Tarefas =>
a) Liste todos os nomes de pessoas que aparecem na reportagem sobre a liminar do Rio.
b) Atualize o trecho da reportagem sobre a liminar do Rio que vai de "Breno Pires" até "apresentar seus argumentos.", trocando "ontem" por "na quinta-feira".

Texto fornecido =>
· · · · ·
O Estado de São Paulo, n. 45005, 05/05/2017. Economia, p. B4

Rio tem nova liminar contra bloqueio

 
Breno Pires
Idiana Tomazelli

 

O Estado do Rio de Janeiro obteve ontem nova vitória no Supremo Tribunal Federal (STF), que estendeu a liminar que impede o bloqueio de recursos do governo fluminense para ressarcir a União devido ao calote em dívidas garantidas pelo Tesouro. A decisão da presidente da corte, ministra Cármen Lúcia, foi proferida mesmo depois de o ministro da Fazenda, Henrique Meirelles, ter tomado a dianteira e ido pessoalmente ao Supremo apresentar seus argumentos.

Nesta quinta-feira, estava prevista uma retenção de R$ 181 milhões pela União como forma de compensação, uma vez que o Rio de Janeiro não pagou parcelas de empréstimos obtidos com o aval do Tesouro Nacional.
· · · · ·
Dados fornecidos =>
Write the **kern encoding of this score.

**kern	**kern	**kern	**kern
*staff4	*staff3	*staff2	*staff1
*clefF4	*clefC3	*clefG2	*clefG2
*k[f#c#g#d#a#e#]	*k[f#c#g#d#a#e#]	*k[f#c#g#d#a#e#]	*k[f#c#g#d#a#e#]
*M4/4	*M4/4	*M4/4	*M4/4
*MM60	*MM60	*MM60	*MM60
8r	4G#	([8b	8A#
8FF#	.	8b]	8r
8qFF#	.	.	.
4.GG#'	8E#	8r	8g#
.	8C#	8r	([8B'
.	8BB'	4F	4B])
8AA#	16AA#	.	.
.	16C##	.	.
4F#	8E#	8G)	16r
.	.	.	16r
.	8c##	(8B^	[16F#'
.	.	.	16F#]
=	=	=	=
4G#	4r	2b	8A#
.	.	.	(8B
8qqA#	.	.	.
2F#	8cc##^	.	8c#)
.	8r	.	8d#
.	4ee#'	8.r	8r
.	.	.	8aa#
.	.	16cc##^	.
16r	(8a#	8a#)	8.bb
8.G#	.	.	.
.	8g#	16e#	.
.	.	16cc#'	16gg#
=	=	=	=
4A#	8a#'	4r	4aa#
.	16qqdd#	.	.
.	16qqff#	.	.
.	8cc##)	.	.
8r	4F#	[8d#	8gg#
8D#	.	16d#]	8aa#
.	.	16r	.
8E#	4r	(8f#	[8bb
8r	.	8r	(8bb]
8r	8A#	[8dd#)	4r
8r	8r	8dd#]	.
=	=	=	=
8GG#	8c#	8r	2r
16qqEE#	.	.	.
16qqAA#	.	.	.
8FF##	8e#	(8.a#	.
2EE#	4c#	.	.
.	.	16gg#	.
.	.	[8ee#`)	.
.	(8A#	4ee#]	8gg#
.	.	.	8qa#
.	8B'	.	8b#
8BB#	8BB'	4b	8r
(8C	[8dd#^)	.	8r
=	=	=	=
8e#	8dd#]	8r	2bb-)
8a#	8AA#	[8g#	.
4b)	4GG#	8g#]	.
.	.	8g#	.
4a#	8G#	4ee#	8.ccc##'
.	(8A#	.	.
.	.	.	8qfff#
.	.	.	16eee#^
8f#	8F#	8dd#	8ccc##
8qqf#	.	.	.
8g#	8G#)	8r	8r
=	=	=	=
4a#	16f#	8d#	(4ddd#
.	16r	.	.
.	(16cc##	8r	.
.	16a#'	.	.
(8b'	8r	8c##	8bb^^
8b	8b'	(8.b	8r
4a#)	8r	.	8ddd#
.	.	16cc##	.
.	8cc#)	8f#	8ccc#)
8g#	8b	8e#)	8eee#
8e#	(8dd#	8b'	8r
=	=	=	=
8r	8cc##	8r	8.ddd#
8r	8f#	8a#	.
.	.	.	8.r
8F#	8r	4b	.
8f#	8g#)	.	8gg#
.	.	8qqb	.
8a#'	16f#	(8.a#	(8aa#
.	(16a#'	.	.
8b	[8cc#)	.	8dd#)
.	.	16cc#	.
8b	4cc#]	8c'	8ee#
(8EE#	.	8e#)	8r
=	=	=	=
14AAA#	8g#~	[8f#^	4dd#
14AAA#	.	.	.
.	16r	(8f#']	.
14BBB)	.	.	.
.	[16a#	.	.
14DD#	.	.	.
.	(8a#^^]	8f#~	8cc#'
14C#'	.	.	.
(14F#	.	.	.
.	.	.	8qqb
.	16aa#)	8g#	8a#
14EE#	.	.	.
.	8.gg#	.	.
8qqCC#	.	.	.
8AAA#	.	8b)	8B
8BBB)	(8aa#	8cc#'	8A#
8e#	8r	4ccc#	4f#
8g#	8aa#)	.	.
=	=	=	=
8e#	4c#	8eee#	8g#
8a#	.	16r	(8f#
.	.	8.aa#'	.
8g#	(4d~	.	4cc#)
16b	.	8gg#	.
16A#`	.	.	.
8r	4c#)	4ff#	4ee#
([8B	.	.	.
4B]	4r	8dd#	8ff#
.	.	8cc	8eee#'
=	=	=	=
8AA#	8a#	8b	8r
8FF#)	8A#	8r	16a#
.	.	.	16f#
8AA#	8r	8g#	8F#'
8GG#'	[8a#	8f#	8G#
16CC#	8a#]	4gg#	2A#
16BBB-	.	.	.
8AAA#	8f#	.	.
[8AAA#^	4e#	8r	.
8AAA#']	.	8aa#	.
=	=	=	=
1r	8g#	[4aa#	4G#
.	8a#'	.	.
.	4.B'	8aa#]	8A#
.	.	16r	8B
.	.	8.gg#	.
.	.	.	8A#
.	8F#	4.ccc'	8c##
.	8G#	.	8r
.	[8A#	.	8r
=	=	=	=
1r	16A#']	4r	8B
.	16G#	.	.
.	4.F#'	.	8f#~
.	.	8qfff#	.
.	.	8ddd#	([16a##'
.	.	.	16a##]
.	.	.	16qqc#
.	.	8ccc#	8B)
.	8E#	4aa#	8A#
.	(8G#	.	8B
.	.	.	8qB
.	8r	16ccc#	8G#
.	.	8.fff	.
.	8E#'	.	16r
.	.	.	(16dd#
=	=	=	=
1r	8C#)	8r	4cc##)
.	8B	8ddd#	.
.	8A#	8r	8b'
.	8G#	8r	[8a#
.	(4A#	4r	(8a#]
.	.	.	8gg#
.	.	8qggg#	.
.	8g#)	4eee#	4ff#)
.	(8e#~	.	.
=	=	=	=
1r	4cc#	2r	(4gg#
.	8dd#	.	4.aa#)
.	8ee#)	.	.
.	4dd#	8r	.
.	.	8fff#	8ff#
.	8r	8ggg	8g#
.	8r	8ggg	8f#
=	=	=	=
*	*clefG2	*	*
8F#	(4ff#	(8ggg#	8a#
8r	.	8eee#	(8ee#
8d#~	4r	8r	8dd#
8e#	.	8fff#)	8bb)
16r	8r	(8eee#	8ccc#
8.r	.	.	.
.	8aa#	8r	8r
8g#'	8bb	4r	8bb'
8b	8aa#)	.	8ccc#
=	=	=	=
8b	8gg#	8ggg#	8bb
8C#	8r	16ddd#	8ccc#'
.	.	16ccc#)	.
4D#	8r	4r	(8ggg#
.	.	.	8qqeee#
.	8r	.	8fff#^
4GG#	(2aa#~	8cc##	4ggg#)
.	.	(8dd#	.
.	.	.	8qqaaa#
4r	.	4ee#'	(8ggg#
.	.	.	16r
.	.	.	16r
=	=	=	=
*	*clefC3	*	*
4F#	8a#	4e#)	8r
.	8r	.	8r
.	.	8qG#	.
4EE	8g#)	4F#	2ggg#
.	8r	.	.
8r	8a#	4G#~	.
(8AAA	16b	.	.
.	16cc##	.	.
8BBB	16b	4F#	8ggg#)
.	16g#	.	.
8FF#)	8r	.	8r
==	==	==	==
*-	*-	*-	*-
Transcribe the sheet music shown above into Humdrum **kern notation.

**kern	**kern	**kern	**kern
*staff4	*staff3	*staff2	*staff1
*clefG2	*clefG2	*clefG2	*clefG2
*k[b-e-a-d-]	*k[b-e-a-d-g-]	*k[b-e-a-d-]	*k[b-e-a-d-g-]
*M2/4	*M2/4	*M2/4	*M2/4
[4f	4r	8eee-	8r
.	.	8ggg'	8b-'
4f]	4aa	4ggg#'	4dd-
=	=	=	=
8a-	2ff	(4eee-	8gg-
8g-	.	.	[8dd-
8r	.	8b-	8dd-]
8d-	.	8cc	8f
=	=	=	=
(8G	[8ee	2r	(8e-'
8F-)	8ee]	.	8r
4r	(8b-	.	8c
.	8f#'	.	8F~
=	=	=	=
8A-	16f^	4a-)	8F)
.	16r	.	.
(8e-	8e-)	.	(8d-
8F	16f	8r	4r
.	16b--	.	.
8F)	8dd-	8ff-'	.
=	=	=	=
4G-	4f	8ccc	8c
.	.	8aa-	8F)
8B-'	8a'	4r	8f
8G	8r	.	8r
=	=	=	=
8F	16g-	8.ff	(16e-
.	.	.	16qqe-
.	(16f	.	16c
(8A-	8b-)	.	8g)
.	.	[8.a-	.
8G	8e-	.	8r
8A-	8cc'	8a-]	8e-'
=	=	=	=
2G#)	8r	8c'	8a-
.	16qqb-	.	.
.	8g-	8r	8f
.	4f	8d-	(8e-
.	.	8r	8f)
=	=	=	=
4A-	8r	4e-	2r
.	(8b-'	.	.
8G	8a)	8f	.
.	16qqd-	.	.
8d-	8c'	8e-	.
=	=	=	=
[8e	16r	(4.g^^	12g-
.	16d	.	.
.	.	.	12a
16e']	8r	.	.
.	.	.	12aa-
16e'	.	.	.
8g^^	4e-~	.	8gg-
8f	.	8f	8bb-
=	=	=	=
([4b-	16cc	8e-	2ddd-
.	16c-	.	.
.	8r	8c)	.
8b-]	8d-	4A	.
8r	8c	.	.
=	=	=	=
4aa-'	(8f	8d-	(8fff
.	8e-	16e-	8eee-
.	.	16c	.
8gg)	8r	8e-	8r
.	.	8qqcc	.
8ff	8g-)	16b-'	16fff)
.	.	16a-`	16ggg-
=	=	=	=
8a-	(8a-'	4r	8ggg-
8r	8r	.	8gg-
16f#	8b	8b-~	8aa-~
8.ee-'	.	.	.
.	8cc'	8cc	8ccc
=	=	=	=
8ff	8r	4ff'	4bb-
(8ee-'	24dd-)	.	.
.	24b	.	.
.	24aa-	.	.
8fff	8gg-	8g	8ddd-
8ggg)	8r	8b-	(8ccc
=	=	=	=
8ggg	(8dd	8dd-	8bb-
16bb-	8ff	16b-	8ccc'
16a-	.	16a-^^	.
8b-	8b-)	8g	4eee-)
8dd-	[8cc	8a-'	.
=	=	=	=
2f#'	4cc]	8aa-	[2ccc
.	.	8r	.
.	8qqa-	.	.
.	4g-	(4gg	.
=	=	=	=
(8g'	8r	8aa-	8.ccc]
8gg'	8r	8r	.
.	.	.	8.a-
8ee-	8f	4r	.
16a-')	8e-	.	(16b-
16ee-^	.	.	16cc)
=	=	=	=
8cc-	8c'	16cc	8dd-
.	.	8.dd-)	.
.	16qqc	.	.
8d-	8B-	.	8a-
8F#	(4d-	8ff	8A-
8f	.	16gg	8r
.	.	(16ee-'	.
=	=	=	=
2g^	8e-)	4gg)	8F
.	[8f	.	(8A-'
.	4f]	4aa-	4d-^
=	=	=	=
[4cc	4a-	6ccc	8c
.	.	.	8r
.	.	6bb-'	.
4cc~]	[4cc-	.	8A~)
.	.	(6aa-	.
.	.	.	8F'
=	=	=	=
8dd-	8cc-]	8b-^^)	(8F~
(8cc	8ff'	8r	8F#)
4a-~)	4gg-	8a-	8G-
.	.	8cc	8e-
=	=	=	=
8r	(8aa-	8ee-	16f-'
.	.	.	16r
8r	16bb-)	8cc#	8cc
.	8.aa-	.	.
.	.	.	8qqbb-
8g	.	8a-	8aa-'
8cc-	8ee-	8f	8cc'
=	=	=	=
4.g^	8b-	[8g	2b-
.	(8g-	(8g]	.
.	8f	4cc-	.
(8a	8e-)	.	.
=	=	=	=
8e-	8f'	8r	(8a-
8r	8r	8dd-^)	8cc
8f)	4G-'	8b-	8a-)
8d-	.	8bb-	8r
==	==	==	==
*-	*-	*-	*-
· · · · ·
Respostas dadas =>
a)
Breno Pires
Idiana Tomazelli
Cármen Lúcia
Henrique Meirelles

b)
Breno Pires
Idiana Tomazelli

 

O Estado do Rio de Janeiro obteve na quinta-feira nova vitória no Supremo Tribunal Federal (STF), que estendeu a liminar que impede o bloqueio de recursos do governo fluminense para ressarcir a União devido ao calote em dívidas garantidas pelo Tesouro. A decisão da presidente da corte, ministra Cármen Lúcia, foi proferida mesmo depois de o ministro da Fazenda, Henrique Meirelles, ter tomado a dianteira e ido pessoalmente ao Supremo apresentar seus argumentos.